Peter then stops in for a breakfast at Aunt May's house. He had actually spent the night there with MJ and Kristy, and snuck away to inspect the factory. Peter and MJ get the idea to leave Kristy with Aunt May so they can get their privacy back.
We see that Kristy really does have designs on Peter.
Peter then goes over to the Osborn household to check on Harry. He finds a jumpy Liz and Harry squirreled away in the attic, and then the Hobgoblin shows up there. I guess everyone's too wrapped up in their own problems to notice that Peter slips away to become Spider-Man.
Hobgoblin is after Harry's father's Green Goblin formula. Harry gets him to leave by telling him that the formula is kept at his office in Manhattan, but he's lying. After Spider-Man follows Hobgoblin in pursuit, we see Harry run back to the attic to get out his Goblin suit.
Also in this issue, we see Glory Grant continuing to date Eduardo Lobo, and we see Inferno possessing escalators. There's also talk of blowing manhole covers. Dangers on escalators and exploding manhole covers are real things that can happen, so it seems to me to be another case where Inferno is meant to be an amplification of the negatives of city life. By the end of the issue, though, we see storm clouds circling the Empire State Building, fire below, and J. Jonah Jameson talking about Doomsday.
Quality Rating: C+
Chronological Placement Considerations: Spectacular Spider-Man #146 is said to have taken place "yesterday"; this issue begins early the next morning.
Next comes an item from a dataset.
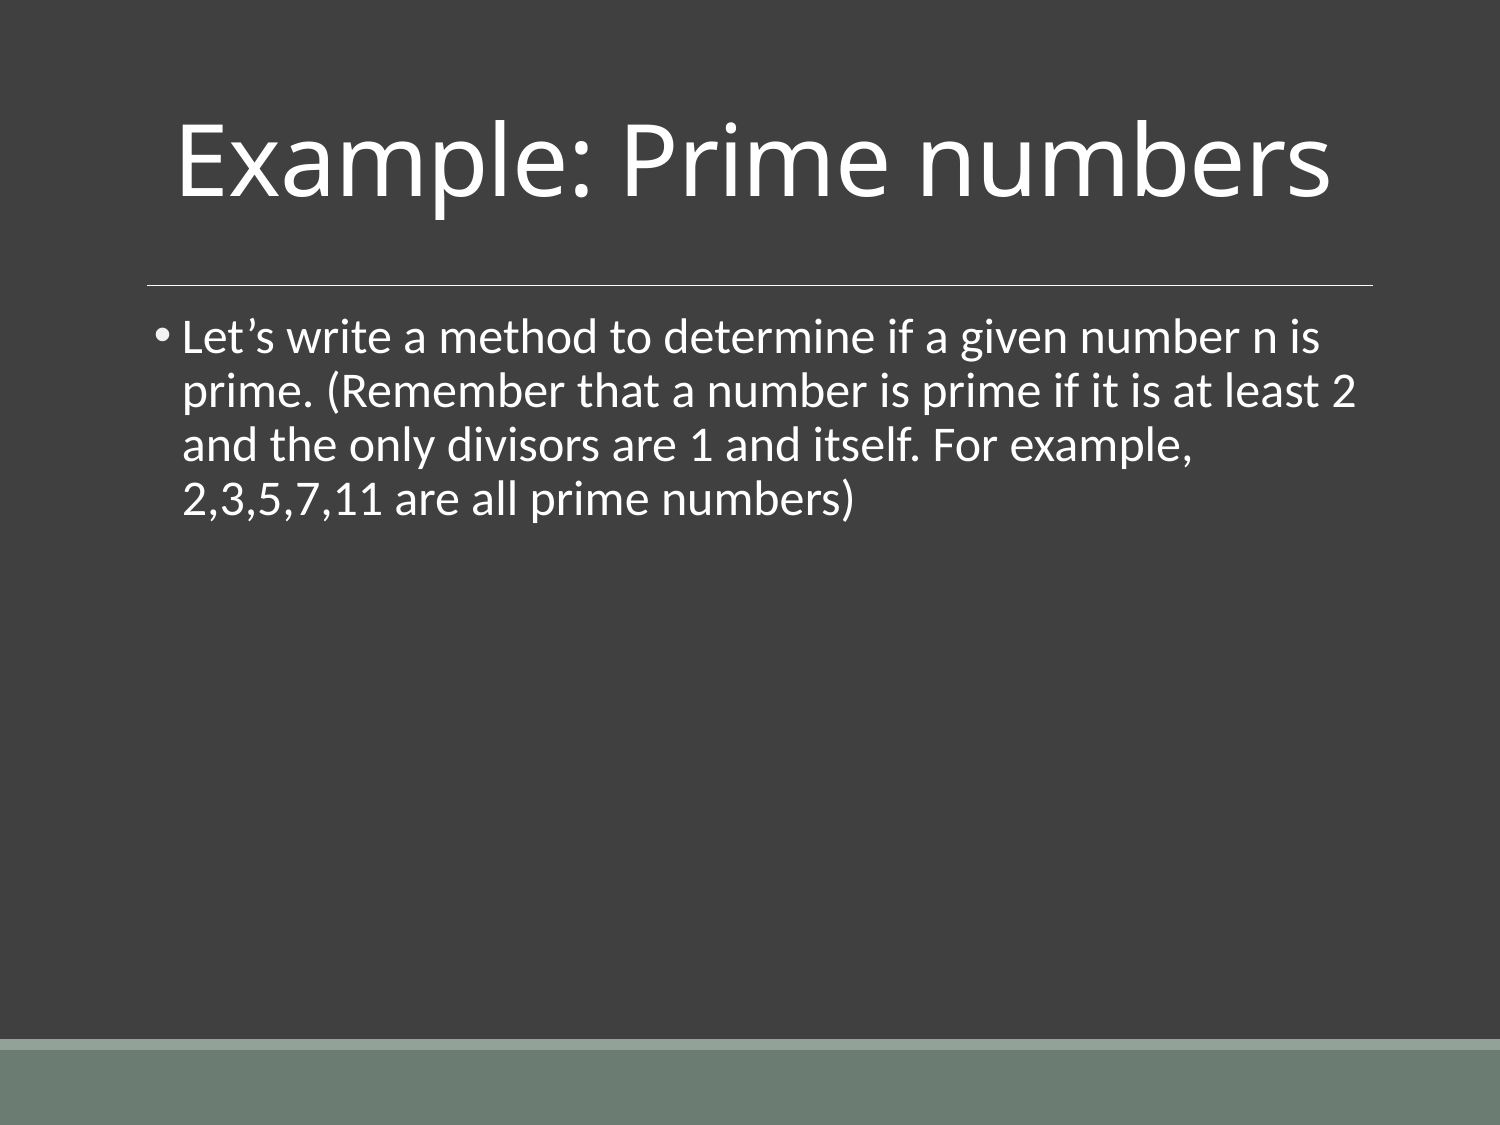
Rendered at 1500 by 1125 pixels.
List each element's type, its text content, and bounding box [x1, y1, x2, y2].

Amazing Spider-Man #312 occurs next, and that issue has concurrency with X-Terminators #3/New Mutants #71, so this takes place prior to that.
Continuity Insert? N
My Reprint: N/A
Inbound References (2): showBen Urich, Eduardo Lobo, Glory Grant, Harriet Rose Palermo, Harry Osborn, J. Jonah Jameson, Jason Macendale, Joy Mercado, Kristy Watson, Liz Allan, Martha (Aunt May's Boarder), Mary Jane Watson, Nate Lubenski, Normie Osborn, Sophie (Aunt May's Boarder), Spider-Man, Victor Palermo
The first image is repeated midway through the page.
Posted by: Luis Dantas | August 25, 2014 7:24 PM
Thanks, Luis. Fixed.
Posted by: fnord12 | August 25, 2014 7:27 PM
Conway was, I believe, behind an infamous Firestorm annual that was just prose with illustrations. Come to think of it, a couple of Spidey annuals around '87 were just illustrated text as well, like bad Handbooks. Was that also Conway? (I must be thinking of the Web Annual circa '87.)
Posted by: Walter Lawson | August 25, 2014 7:52 PM
So then Aunt May and Uncle Ben go to relax (or to see any traces of their daughter Linda ;p) and Peter is playing with giant enemy crabs? O...K...
Posted by: Ataru320 | August 25, 2014 8:13 PM
The text in 1987's all-pinup Web of Spider-Man annual #3 was by Danny Fingeroth and Roger Stern.
Posted by: fnord12 | August 26, 2014 11:54 AM
Thanks, Fnord. Here's a link to the Conway Firestorm annual, as reviewed in Nobidy's Favorites, http://www.armagideon-time.com/?p=9514
Posted by: Walter Lawson | August 27, 2014 10:01 PM
I guess it's kind of like Doctor Strange: Into Shamballa but while i didn't love that for similar reasons, at least the art was equally experimental and it fit a certain mood. That Firestorm annual really does look like a children's picture book.